:: PROVIDED DATA ::

────

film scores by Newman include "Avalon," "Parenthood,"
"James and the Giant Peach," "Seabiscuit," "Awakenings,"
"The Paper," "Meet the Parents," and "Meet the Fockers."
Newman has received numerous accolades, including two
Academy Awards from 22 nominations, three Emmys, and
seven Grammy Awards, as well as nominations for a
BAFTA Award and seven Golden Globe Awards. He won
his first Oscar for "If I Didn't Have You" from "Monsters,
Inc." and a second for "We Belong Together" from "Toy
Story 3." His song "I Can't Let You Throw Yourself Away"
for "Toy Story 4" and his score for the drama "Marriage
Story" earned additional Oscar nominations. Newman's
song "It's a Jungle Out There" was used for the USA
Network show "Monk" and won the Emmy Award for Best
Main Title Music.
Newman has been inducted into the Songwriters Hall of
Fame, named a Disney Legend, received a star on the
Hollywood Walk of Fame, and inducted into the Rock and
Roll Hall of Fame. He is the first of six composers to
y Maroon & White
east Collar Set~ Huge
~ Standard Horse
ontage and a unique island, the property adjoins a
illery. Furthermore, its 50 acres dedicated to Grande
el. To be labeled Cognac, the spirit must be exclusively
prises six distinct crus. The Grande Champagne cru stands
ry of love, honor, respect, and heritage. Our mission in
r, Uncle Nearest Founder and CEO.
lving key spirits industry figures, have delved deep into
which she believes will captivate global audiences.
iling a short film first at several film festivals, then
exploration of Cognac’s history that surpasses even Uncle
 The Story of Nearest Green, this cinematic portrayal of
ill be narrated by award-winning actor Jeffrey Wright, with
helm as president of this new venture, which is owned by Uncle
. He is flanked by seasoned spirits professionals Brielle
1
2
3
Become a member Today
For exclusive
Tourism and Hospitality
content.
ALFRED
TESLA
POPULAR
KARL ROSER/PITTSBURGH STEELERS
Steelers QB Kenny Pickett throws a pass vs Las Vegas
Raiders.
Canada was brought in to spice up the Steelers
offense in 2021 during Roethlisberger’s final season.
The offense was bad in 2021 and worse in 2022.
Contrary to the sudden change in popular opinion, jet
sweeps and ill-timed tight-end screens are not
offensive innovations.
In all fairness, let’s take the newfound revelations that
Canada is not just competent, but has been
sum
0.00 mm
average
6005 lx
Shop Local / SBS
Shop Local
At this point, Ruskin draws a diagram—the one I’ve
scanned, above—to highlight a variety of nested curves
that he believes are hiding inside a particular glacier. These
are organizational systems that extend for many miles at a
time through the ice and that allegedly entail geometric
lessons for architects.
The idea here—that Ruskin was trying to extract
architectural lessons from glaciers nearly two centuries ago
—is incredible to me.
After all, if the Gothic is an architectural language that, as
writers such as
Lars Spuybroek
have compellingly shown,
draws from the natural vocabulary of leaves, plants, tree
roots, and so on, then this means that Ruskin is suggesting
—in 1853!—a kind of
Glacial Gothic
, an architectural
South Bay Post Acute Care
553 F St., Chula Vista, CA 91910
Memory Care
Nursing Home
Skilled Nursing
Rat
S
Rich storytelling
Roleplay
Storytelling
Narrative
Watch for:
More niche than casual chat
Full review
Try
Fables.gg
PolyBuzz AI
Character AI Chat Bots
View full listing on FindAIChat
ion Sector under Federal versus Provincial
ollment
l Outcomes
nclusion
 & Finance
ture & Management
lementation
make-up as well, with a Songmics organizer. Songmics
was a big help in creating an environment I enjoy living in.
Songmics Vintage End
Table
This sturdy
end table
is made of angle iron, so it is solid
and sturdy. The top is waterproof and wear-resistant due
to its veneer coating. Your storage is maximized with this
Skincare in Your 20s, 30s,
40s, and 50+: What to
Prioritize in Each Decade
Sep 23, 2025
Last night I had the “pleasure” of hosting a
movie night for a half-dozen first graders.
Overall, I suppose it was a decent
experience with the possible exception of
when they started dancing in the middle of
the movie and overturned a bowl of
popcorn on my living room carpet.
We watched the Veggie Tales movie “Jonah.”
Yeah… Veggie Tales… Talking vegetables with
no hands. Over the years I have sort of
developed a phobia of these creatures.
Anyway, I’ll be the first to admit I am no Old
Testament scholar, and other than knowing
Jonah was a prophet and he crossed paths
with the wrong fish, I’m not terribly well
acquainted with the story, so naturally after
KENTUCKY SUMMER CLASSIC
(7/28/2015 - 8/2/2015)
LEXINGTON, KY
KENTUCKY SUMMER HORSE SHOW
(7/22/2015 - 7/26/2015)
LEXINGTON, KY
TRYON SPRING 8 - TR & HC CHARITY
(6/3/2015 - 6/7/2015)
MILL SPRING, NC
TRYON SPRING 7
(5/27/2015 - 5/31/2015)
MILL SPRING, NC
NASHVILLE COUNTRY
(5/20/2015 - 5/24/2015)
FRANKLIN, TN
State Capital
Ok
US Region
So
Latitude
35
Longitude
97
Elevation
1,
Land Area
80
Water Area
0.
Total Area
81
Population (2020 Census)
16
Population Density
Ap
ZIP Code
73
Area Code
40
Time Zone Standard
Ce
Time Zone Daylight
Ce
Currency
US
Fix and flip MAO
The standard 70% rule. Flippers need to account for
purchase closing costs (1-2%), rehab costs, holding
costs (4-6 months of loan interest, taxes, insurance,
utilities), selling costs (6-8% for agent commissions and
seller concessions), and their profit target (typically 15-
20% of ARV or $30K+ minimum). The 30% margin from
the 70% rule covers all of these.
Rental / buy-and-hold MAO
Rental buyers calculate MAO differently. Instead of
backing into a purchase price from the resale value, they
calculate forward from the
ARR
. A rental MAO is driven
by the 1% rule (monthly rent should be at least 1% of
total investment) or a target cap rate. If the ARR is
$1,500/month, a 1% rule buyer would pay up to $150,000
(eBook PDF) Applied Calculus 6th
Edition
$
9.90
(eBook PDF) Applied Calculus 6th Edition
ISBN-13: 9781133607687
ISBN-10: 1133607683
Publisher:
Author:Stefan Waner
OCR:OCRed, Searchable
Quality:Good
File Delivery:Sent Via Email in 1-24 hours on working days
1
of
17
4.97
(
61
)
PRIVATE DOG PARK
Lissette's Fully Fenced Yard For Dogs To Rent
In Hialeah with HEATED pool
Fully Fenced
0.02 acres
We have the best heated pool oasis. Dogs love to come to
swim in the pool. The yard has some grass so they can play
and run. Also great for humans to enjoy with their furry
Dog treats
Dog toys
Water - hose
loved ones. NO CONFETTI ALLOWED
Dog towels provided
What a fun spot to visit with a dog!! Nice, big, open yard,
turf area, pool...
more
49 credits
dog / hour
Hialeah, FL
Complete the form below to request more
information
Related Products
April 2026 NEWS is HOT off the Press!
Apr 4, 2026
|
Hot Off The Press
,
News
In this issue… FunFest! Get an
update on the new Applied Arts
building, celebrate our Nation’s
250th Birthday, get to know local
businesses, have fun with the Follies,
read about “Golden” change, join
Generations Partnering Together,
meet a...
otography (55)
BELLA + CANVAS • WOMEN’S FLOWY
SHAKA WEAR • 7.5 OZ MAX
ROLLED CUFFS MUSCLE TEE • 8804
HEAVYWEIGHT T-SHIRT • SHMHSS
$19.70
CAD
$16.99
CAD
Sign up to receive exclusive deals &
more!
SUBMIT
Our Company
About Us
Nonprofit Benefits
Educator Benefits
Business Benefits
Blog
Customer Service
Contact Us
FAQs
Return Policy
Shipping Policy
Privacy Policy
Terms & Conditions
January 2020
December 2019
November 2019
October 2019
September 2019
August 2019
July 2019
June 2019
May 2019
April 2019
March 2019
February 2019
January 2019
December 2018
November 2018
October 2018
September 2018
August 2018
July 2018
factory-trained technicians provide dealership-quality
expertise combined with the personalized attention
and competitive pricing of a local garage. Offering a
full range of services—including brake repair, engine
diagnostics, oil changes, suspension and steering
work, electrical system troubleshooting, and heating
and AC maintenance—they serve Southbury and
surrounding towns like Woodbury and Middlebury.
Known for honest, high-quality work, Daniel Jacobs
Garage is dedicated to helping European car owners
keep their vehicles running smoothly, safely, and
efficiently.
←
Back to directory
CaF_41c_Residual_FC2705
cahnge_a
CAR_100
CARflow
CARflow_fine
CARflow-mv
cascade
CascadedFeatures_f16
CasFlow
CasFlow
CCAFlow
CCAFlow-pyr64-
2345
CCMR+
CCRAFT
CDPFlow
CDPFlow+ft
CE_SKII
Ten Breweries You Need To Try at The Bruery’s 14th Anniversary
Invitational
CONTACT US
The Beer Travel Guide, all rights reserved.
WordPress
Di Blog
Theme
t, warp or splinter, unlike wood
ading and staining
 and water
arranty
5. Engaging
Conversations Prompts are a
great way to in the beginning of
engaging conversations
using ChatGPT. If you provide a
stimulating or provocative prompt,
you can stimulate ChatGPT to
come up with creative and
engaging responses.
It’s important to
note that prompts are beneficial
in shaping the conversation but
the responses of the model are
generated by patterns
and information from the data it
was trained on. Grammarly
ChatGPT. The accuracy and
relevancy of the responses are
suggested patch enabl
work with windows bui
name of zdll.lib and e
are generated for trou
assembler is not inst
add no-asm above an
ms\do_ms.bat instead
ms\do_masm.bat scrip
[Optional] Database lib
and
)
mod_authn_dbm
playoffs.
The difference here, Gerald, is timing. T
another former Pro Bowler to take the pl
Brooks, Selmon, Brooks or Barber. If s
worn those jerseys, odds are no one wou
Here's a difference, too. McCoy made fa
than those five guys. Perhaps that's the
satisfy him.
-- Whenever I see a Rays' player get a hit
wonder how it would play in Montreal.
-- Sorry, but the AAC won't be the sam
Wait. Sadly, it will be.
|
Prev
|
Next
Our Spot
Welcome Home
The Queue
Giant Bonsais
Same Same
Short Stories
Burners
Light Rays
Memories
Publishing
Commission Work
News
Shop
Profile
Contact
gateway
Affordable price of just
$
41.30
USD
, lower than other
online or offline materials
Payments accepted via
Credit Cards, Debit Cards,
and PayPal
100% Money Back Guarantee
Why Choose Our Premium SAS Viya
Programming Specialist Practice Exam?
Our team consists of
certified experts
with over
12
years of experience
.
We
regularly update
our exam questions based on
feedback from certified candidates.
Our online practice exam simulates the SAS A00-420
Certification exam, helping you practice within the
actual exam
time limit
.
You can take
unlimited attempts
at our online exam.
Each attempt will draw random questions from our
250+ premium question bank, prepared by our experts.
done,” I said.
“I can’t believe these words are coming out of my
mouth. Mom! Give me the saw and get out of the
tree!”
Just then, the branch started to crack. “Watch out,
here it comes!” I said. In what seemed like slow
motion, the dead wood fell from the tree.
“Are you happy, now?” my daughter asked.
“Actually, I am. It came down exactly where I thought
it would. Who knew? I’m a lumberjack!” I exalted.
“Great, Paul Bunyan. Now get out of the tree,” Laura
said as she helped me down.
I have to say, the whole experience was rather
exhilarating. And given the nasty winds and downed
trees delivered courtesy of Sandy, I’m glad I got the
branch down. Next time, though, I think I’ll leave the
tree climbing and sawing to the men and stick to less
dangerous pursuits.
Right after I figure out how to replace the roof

────

:: WHAT YOU SHOULD DO ::
Starting at the line that has "Canada is not just competent, but has been" and ending at the line that has "that he believes", please write out the lines above exactly, leaving out all others.

:: SOLUTION FOR THIS EXERCISE ::
Canada is not just competent, but has been
sum
0.00 mm
average
6005 lx
Shop Local / SBS
Shop Local
At this point, Ruskin draws a diagram—the one I’ve
scanned, above—to highlight a variety of nested curves
that he believes are hiding inside a particular glacier. These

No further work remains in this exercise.